Angesichts der jetzt schon beklagten Parkraumnot in der Innenstadt wird dieses Konzept nicht bei jedem auf Gegenliebe stoßen, zumal eine höhere Terminfrequenz Teil des Grundgedankens ist. Nicht nur soll der fertig sanierte Saalbau mit einer – sofern das Brandschutzkonzept mitspielt – höheren Kapazität den Wegfall der Iserlohner Parkhalle kompensieren. „Der Bedarf ist groß“, betont Michael Wojtek. Um die Kosten, die inzwischen bei mehr als 1,4 Millionen Euro liegen, schneller wieder einzufahren, sollen insgesamt auch hochkarätigere Veranstalter in den Saalbau gelockt werden. „Denen muss man etwas bieten können, nach Parkmöglichkeiten direkt vor der Halle wird immer gefragt“, argumentiert Achim Vornweg.

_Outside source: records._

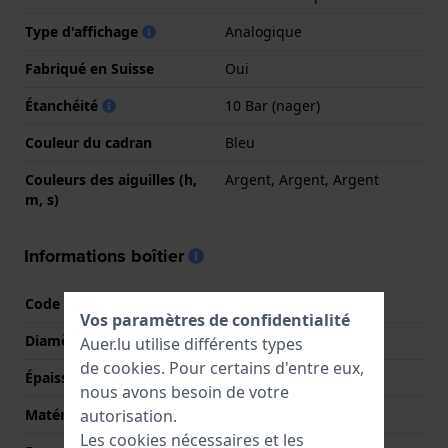
Type d'affichage
Analogique
Fabriqué en Suisse
Oui
Étanchéité
10 Bar (nager)
Couleur du cadran
Bleu
Couleurs des aiguilles (h,
Argent, Argent, Argent
m, s)
Informations boîtier
Code boîtier
T150417
Vos paramètres de confidentialité
Diamètre
40 mm
Auer.lu utilise différents types
de
cookies
. Pour certains d'entre eux,
Épaisseur du boîtier
11.3 mm
nous avons besoin de votre
autorisation.
Matériel du boîtier
Acier inoxydable
Les cookies nécessaires et les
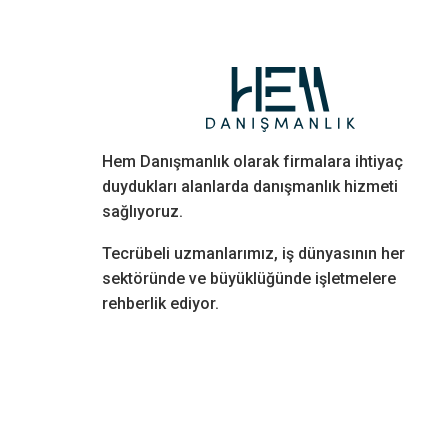
Hem Danışmanlık olarak firmalara ihtiyaç
duydukları alanlarda danışmanlık hizmeti
sağlıyoruz.
Tecrübeli uzmanlarımız, iş dünyasının her
sektöründe ve büyüklüğünde işletmelere
rehberlik ediyor.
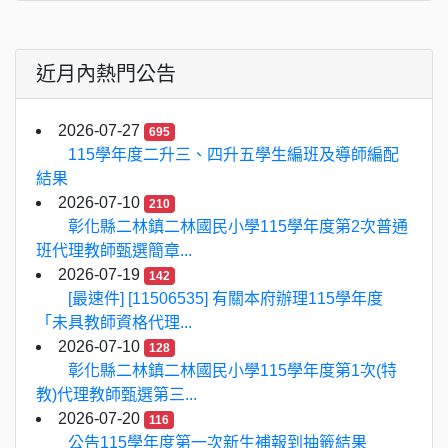
近月內熱門公告
2026-07-27
695
115學年度二升三、四升五學生編班及導師編配
結果
2026-07-10
210
彰化縣二林鎮二林國民小學115學年度第2次普通
班代理教師甄選簡章...
2026-07-19
142
[最速件] [11506535] 有關本府辦理115學年度
「未具教師資格代理...
2026-07-10
128
彰化縣二林鎮二林國民小學115學年度第1次(特
教)代理教師甄選第三...
2026-07-20
116
公告115學年度第一次新生補報到抽籤結果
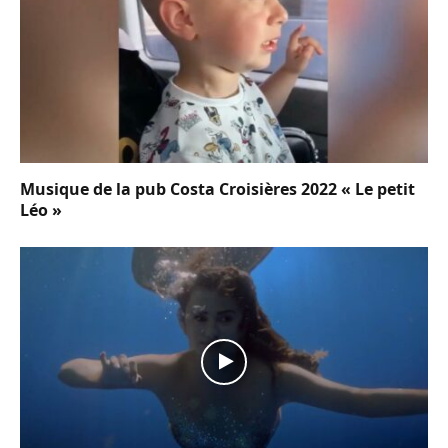
Musique de la pub Costa Croisières 2022 « Le petit
Léo »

Die unvermeidliche bittere Pille: Für fünf Monate stehen weder der Saalbau noch der Parkplatz zur Verfügung. Dass Aufwand und Ertrag in einem der Sache angemessenen Verhältnis stehen, schien zumindest die Liberalen zu überzeugen: „Das ist etwas Gutes für Letmathe. Wenn alles fertig ist, wird das eine erhebliche Aufwertung bedeuten“, kommentierte Volker Dresp. Bei der Innenraumsanierung sollen auch Schall- und Wärmedämmung sowie die Bühnentechnik modernisiert werden.